In this case, the same effect as in the embodiment of FIG. 1 can be obtained by bonding the temperature sensing part 1 of the temperature sensor to the cylindrical ceramic 6 and inserting the ceramic 6 into the quartz tube 2. Confirmed by experiment.

The basic idea of the present invention is to provide a means for enlarging an incident area of radiant heat for a minute temperature sensing portion of a temperature sensor such as a thermocouple. Although the illustrated example relates to a temperature detecting element installed inside a heat treatment furnace, the technical scope of the present invention is not limited to the temperature detecting element of the illustrated example, but extends to all implementations of the above basic idea. It is.

[0017]

As described above, the temperature detecting element of the present invention brings a small piece of a substance having thermal characteristics close to that of the object to be heat-treated into contact with the temperature-sensitive portion of the temperature sensor.

(A) It is possible to suppress the overshoot of the temperature of the object when the temperature of the object is changed, thereby improving the quality of the heat treatment. (B) Compared with the conventional temperature detecting element, the temperature followability with respect to the temperature of the heat treatment target is improved, and a high-quality heat treatment can be performed at an accurate temperature. (C) The temperature inside the furnace is converged earlier, and the temperature of the object to be heat-treated can be made uniform and stable. (C) Therefore, the throughput can be increased by shortening the actual processing time. (D) The uniformity of the film thickness formed on the wafer can be improved by suppressing the overshoot of the temperature of the wafer. (E) A temperature measurement system substantially equivalent to direct temperature measurement can be provided for a heat treatment target to which a temperature sensor cannot be directly contacted. ,

[Brief description of the drawings]

FIG. 1 is a sectional view of a main part of an embodiment of a temperature detecting element of the present invention.

FIG. 2 is a sectional view of a main part of another embodiment.

FIG. 3 is a schematic explanatory view of a quartz tube for wafer heat treatment.

FIG. 4 is a sectional view of a main part of one embodiment of a conventional temperature detecting element.

FIG. 5 is a diagram showing a result of furnace temperature control using a conventional temperature detecting element.

FIG. 6 is a diagram showing a result of furnace temperature control using the temperature detecting element of the present invention.

[Explanation of symbols]

 DESCRIPTION OF SYMBOLS 1 ... Temperature-sensitive part 2 ... Quartz tube 3 ... Silicon wafer strip 4 ... High temperature adhesive 5 ... Temperature detection element 6 ... Cylindrical ceramic 7 ... Metal wire of thermocouple 10 ... Wafer 11 ... Wafer boat 12 ... Quartz tube

 ──────────────────────────────────────────────────続 き Continued on the front page (72) Inventor Satoshi Oka 3-20-8 Narita Nishi, Suginami-ku, Tokyo Inside Okura Electric Co., Ltd. (72) Inventor Hirohiro Yaguchi 3-20-8 Narita Nishi, Suginami-ku, Tokyo No. Okura Electric Co., Ltd.
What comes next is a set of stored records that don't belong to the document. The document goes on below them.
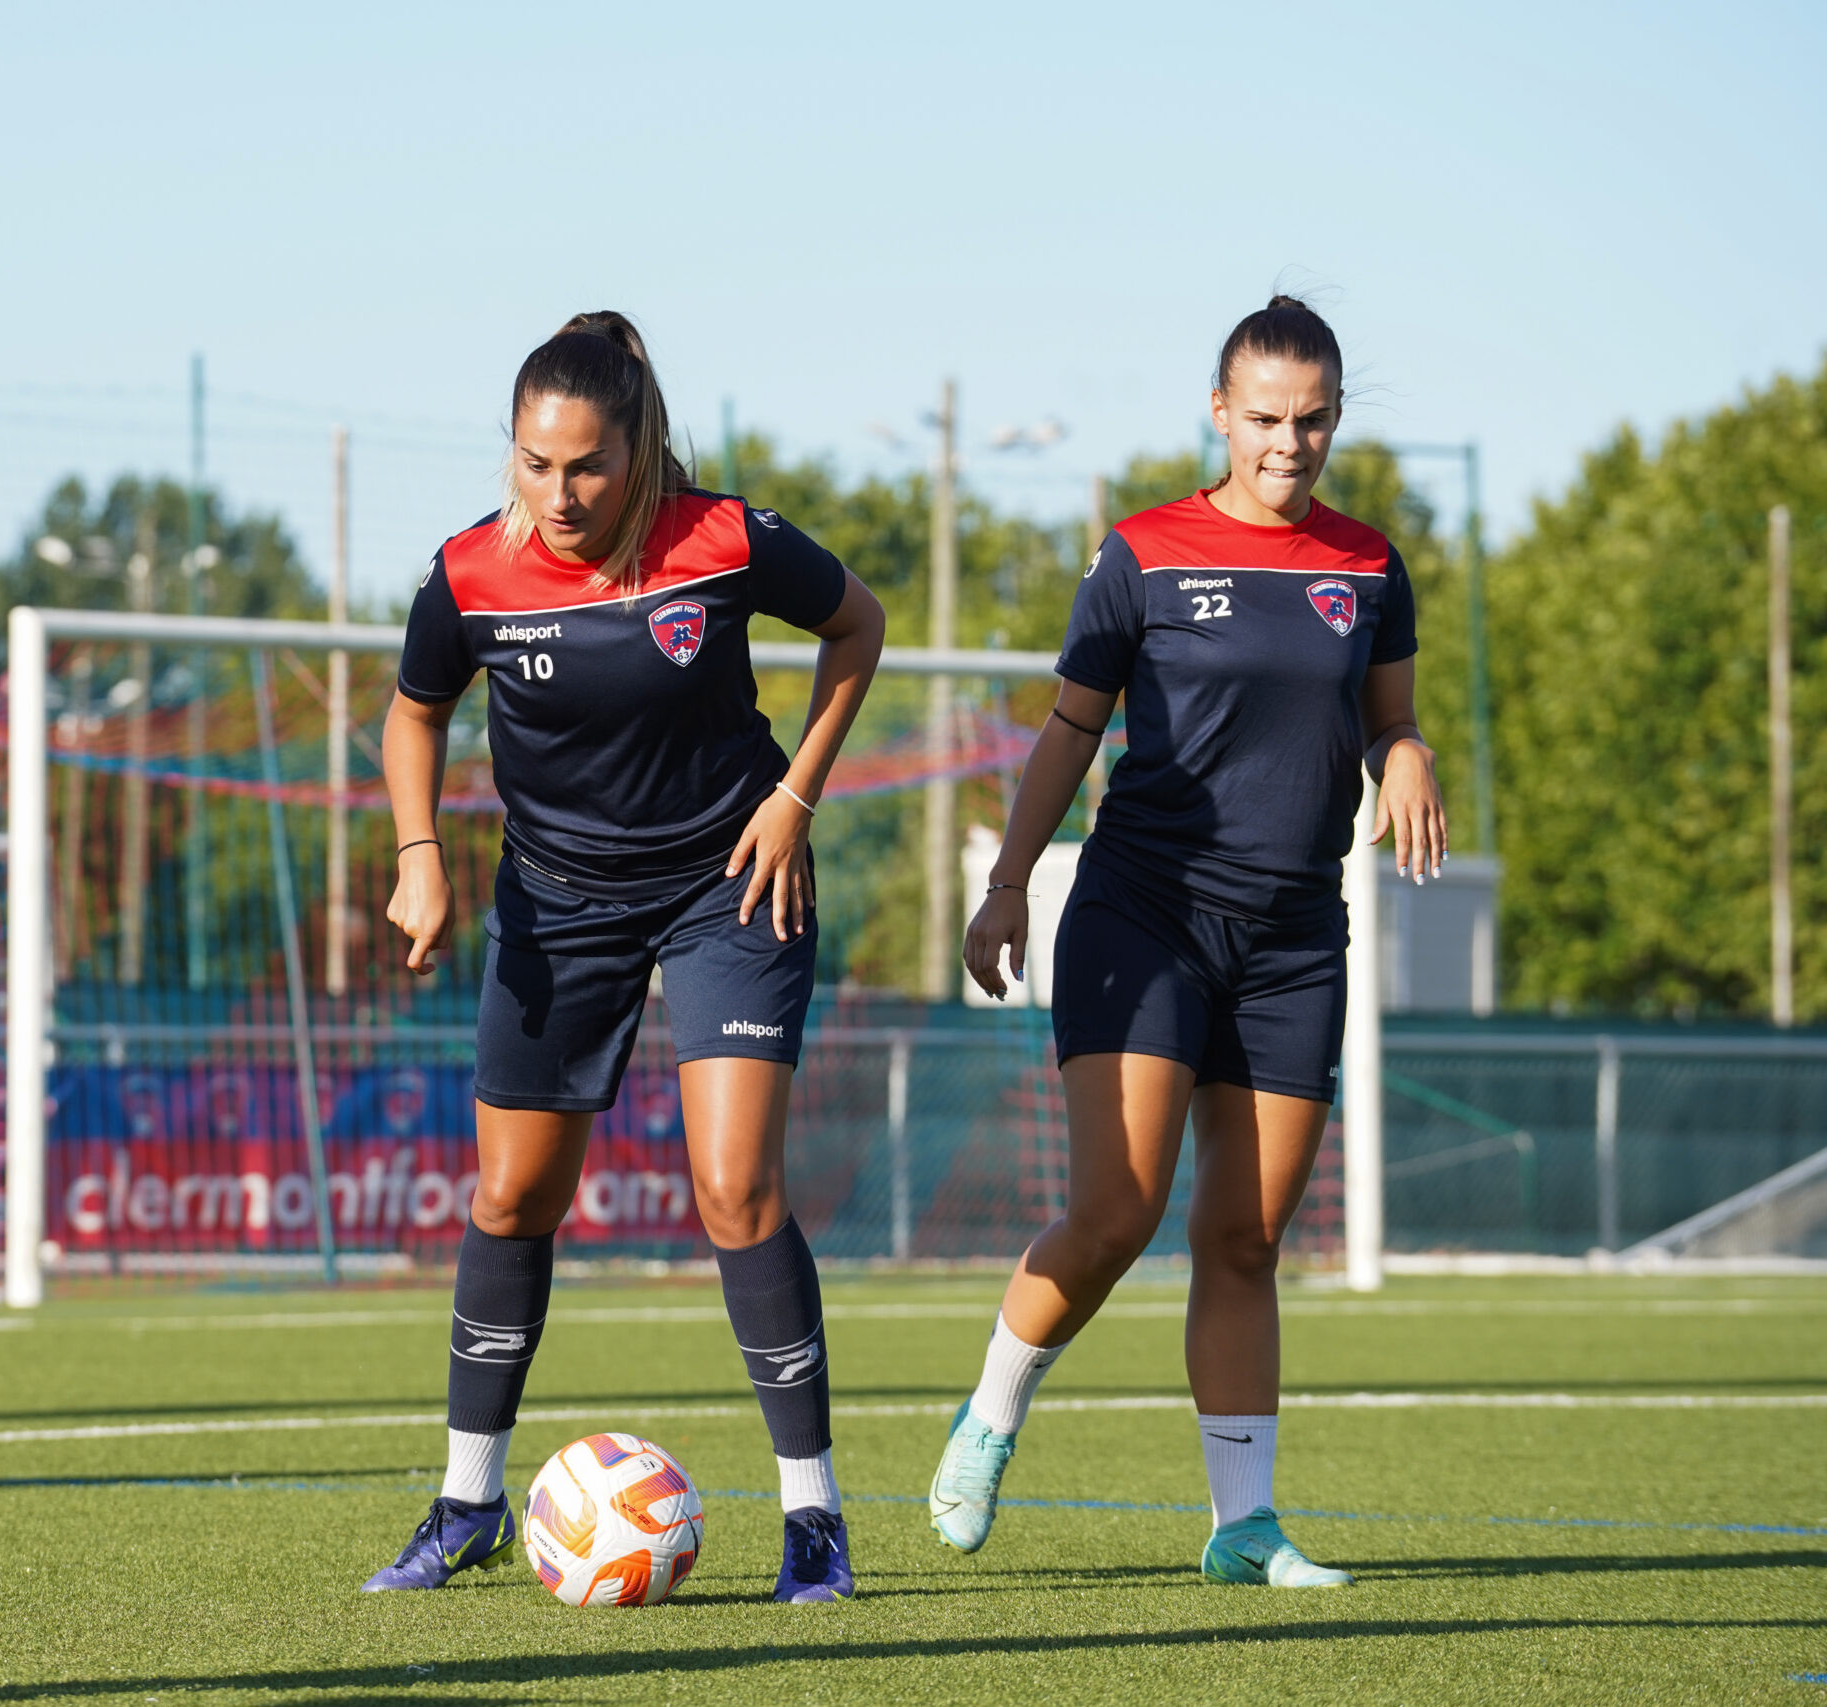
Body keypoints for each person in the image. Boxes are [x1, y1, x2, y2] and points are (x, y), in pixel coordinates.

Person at [367, 311, 885, 1602]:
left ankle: (812, 1522)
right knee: (510, 1201)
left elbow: (857, 627)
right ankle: (466, 1502)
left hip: (731, 884)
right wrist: (418, 854)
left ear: (638, 448)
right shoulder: (469, 574)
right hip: (555, 906)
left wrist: (795, 798)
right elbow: (413, 711)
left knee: (733, 1193)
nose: (558, 493)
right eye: (534, 464)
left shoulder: (725, 540)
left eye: (586, 466)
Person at [930, 295, 1443, 1588]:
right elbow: (1067, 731)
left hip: (1290, 939)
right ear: (1220, 411)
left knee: (1245, 1238)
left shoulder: (1370, 566)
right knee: (1118, 1207)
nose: (1291, 444)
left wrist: (1414, 755)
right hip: (1141, 915)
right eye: (1266, 418)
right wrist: (1004, 885)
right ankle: (990, 1411)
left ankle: (1243, 1526)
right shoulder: (1142, 556)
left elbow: (1389, 724)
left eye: (1314, 418)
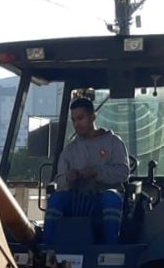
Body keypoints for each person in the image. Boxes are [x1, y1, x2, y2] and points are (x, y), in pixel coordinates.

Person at [45, 97, 130, 245]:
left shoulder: (113, 142)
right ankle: (47, 249)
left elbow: (123, 172)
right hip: (78, 201)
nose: (77, 123)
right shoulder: (69, 151)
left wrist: (96, 172)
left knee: (111, 197)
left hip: (105, 201)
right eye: (74, 120)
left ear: (92, 117)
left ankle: (111, 249)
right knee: (56, 199)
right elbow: (60, 180)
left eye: (80, 118)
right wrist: (68, 178)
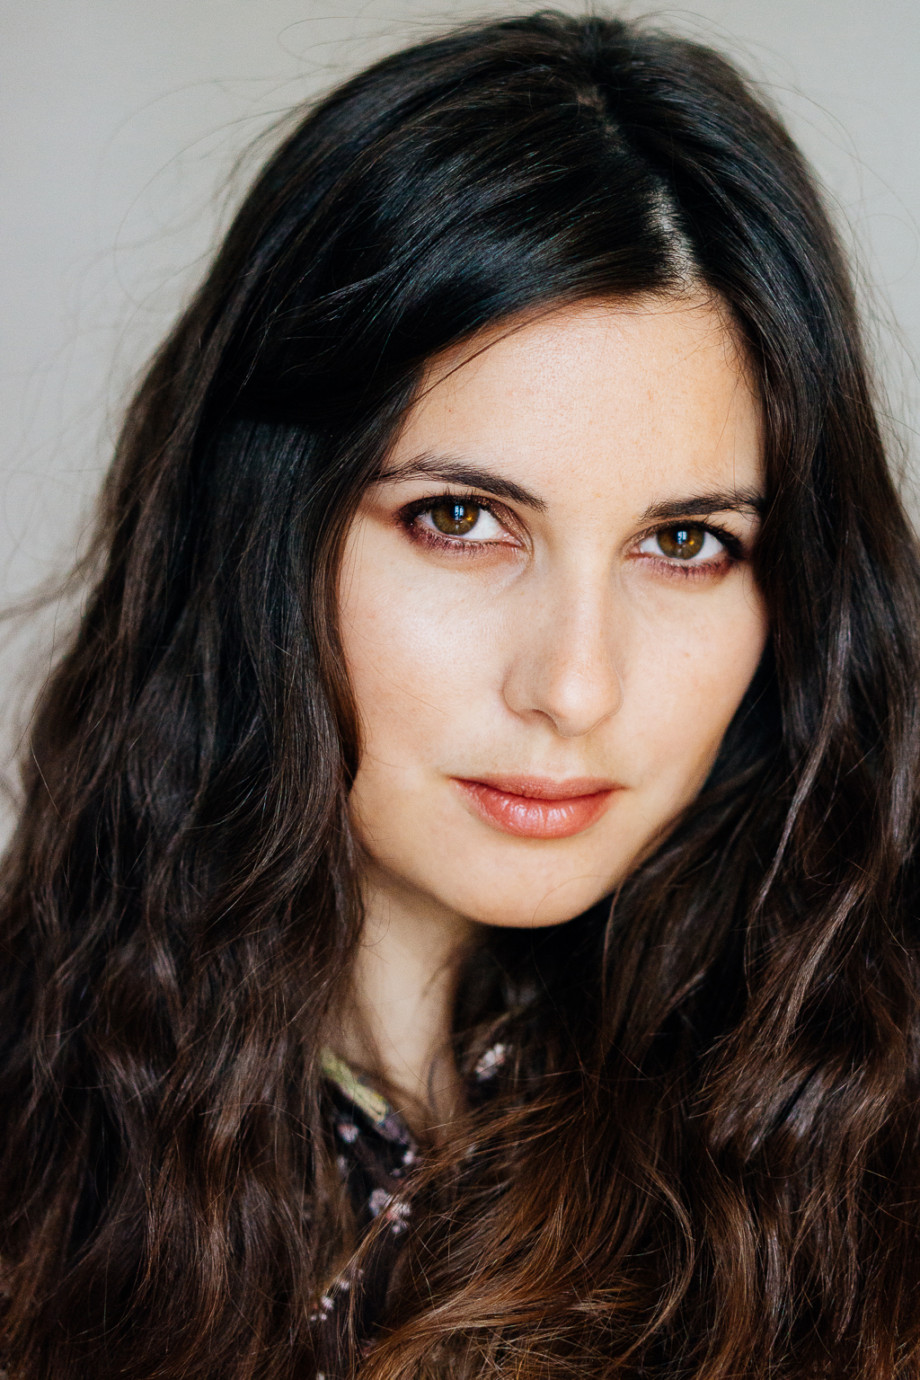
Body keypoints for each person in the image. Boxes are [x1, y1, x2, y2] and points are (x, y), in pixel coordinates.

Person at [1, 9, 919, 1378]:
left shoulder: (877, 1152)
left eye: (686, 543)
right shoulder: (34, 1131)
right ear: (264, 531)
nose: (574, 685)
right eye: (460, 520)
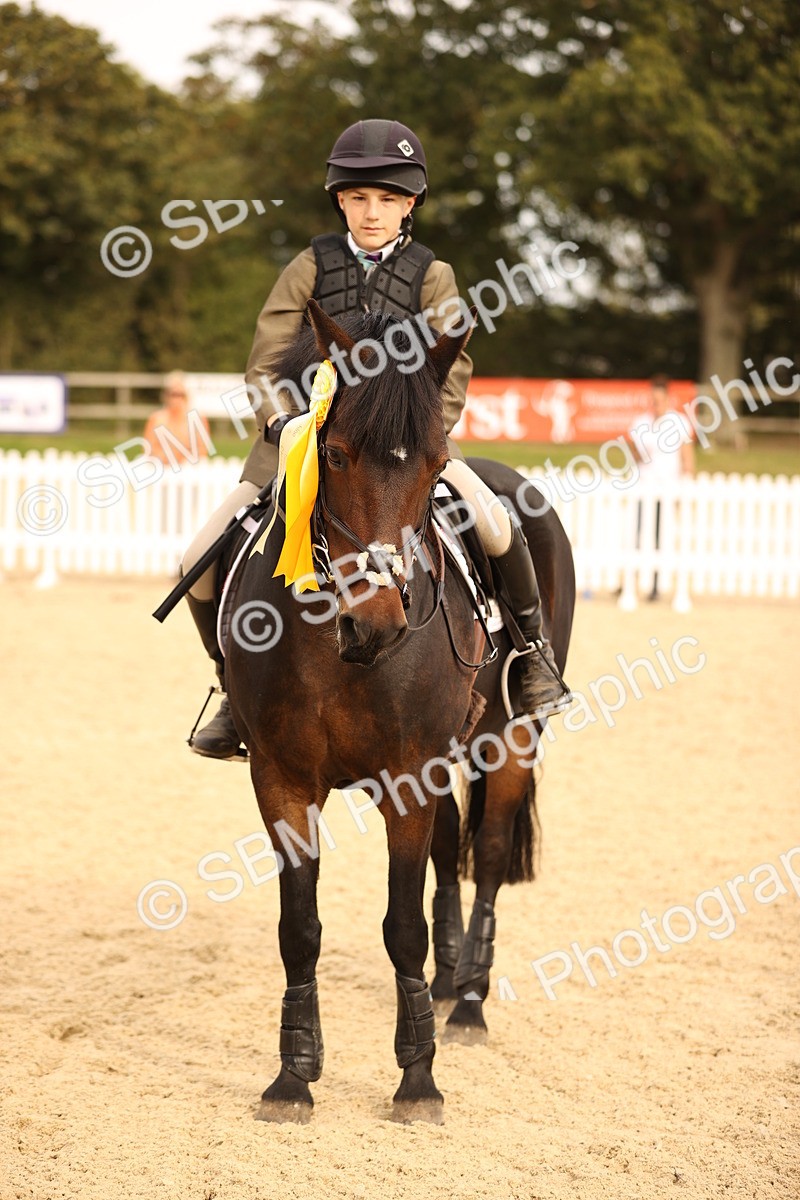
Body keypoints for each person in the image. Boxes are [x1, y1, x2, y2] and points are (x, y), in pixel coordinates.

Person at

F-term (reference) 2F056 DA04 DA07 DA09

Claims (4)

[Claims] 1. A temperature detecting element for holding a temperature-sensitive part of a temperature sensor in a furnace, wherein a small piece of a substance having a thermal characteristic close to that of an object to be heat-treated in the furnace is brought into contact with the temperature-sensitive part. 2. The temperature detecting element according to claim 1, wherein the object to be heat-treated is a semiconductor processed product, and the small piece is a small semiconductor piece of the processed product. 3. The temperature detecting element according to claim 1, wherein
A temperature detecting element, wherein the temperature-sensitive part is arranged in a quartz tube arranged close to an object to be heat-treated, and the small piece is attached to the temperature-sensitive part with an adhesive. 4. The temperature detecting element according to claim 3, wherein a cylindrical ceramic having the temperature-sensitive portion adhered to the inside is used as the small piece, and the cylindrical ceramic is arranged on the quartz tube.